Tres guardias también recibieron las cenizas.
El año pasado, el DHS negó repetidamente el acceso del clero al centro de Broadview cuando solicitaron ingresar para administrar los sacramentos a los detenidos.
El 12 de febrero, el juez Robert W. Gettleman ordenó al DHS facilitar el acceso al clero y advirtió a las autoridades que las negativas reiteradas constituían una carga sustancial sobre el libre ejercicio de la religión, sin que el gobierno tuviera un interés imperioso que lo justificara.
El centro de Broadview es una oficina de campo de ICE utilizada para procesar a los detenidos antes de ser trasladados a un centro de detención. Aunque se supone que los detenidos permanezcan allí solo unas pocas horas -con un máximo de 72 horas-, el año pasado algunos denunciaron haber permanecido varios días e incluso hasta una semana durante la operación “Midway Blitz” de ICE, que detuvo a unas 3.000 personas que residían ilegalmente en el estado.
Un detenido testificó que pasó seis días en el centro antes de que el juez ordenara proporcionar camas, tres comidas al día, agua gratuita y productos de higiene.
El DHS alienta al clero a ofrecer servicios religiosos en centros de detención de mayor duración, pero señaló en su momento que no era habitual proporcionar esas facilidades en centros utilizados solo para procesamiento, aunque religiosos de Chicago habían brindado atención espiritual con frecuencia en el pasado.
El Cardenal Blase Cupich, Arzobispo de Chicago, distribuyó cenizas en la iglesia de Nuestra Señora del Monte Carmelo en Melrose Park, Illinois, durante una misa de Miércoles de Ceniza en solidaridad con los migrantes detenidos el 18 de febrero de 2026. Crédito: Foto cortesía de la Coalición para el Liderazgo Espiritual y Público (CSPL)
El Cardenal Blase Cupich, Arzobispo de Chicago, distribuye cenizas en la iglesia de Nuestra Señora del Monte Carmelo en Melrose Park, Illinois, durante una misa de Miércoles de Ceniza en solidaridad con los migrantes detenidos el 18 de febrero de 2026. Crédito: Foto cortesía de la Coalición para el Liderazgo Espiritual y Público (CSPL)

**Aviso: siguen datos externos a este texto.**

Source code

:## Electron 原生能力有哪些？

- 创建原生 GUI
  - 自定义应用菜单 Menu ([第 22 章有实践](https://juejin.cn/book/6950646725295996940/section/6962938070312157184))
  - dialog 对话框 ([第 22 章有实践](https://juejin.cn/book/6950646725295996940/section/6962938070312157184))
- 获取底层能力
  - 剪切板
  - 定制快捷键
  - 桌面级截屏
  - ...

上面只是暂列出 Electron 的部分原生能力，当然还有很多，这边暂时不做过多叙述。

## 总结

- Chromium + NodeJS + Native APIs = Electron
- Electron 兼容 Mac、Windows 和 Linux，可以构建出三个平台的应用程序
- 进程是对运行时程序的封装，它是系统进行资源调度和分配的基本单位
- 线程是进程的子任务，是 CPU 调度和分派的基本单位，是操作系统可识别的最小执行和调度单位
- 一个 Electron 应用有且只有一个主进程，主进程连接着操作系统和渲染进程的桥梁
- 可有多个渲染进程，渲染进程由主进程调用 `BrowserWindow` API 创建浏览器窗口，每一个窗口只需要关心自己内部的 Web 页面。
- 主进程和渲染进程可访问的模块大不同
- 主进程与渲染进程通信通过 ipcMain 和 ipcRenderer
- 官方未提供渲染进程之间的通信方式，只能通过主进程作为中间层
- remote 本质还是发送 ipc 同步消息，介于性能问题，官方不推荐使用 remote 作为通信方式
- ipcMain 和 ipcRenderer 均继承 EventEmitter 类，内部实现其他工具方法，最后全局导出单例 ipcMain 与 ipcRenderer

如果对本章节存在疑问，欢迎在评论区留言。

El Cardenal Blase Cupich, Arzobispo de Chicago, celebró una Misa —también facilitada por la CSPL— en solidaridad con los detenidos el Miércoles de Ceniza.
Miles de participantes
Más de 3.500 personas asistieron a la Misa celebrada en la iglesia Nuestra Señora del Monte Carmelo, según la CSPL. Aproximadamente 1.500 estuvieron dentro del templo y otras 2.000 en el patio exterior.

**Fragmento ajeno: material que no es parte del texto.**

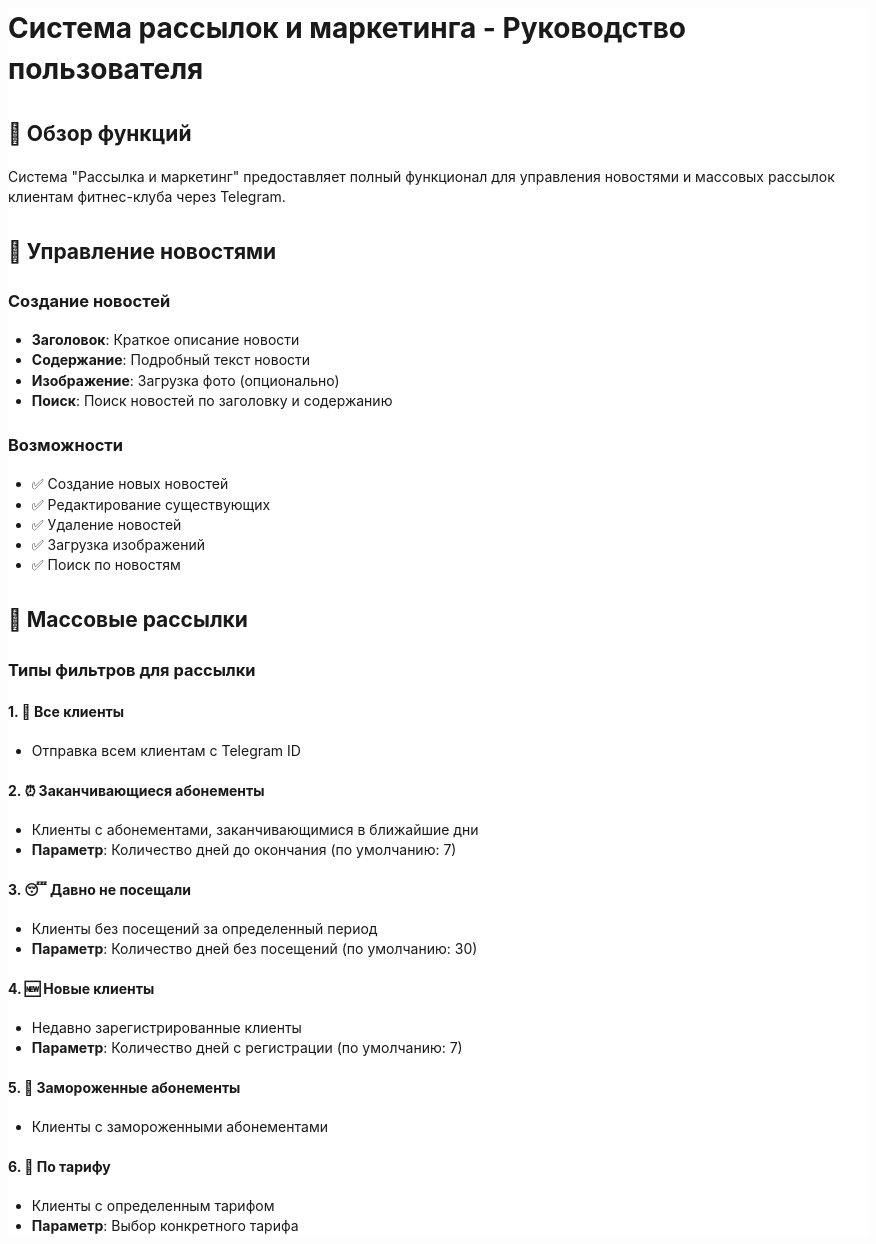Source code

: # Система рассылок и маркетинга - Руководство пользователя

## 🎯 Обзор функций

Система "Рассылка и маркетинг" предоставляет полный функционал для управления новостями и массовых рассылок клиентам фитнес-клуба через Telegram.

## 📰 Управление новостями

### Создание новостей
- **Заголовок**: Краткое описание новости
- **Содержание**: Подробный текст новости
- **Изображение**: Загрузка фото (опционально)
- **Поиск**: Поиск новостей по заголовку и содержанию

### Возможности
- ✅ Создание новых новостей
- ✅ Редактирование существующих
- ✅ Удаление новостей
- ✅ Загрузка изображений
- ✅ Поиск по новостям

## 📢 Массовые рассылки

### Типы фильтров для рассылки

#### 1. 👥 Все клиенты
- Отправка всем клиентам с Telegram ID

#### 2. ⏰ Заканчивающиеся абонементы
- Клиенты с абонементами, заканчивающимися в ближайшие дни
- **Параметр**: Количество дней до окончания (по умолчанию: 7)

#### 3. 😴 Давно не посещали
- Клиенты без посещений за определенный период
- **Параметр**: Количество дней без посещений (по умолчанию: 30)

#### 4. 🆕 Новые клиенты
- Недавно зарегистрированные клиенты
- **Параметр**: Количество дней с регистрации (по умолчанию: 7)

#### 5. 🧊 Замороженные абонементы
- Клиенты с замороженными абонементами

#### 6. 💎 По тарифу
- Клиенты с определенным тарифом
- **Параметр**: Выбор конкретного тарифа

Entre los asistentes había familias con seres queridos detenidos o deportados. Ellos fueron los primeros en recibir las cenizas.
“Nuestros amigos inmigrantes conocen el miedo del golpe en la puerta o de una parada de tráfico. Dios no necesita papeles para saber dónde estás o quién eres; cuando lloras solo, Él te ve”, dijo el Cardenal Cupich en la homilía.
Tras la Misa, el Cardenal Cupich encabezó una procesión.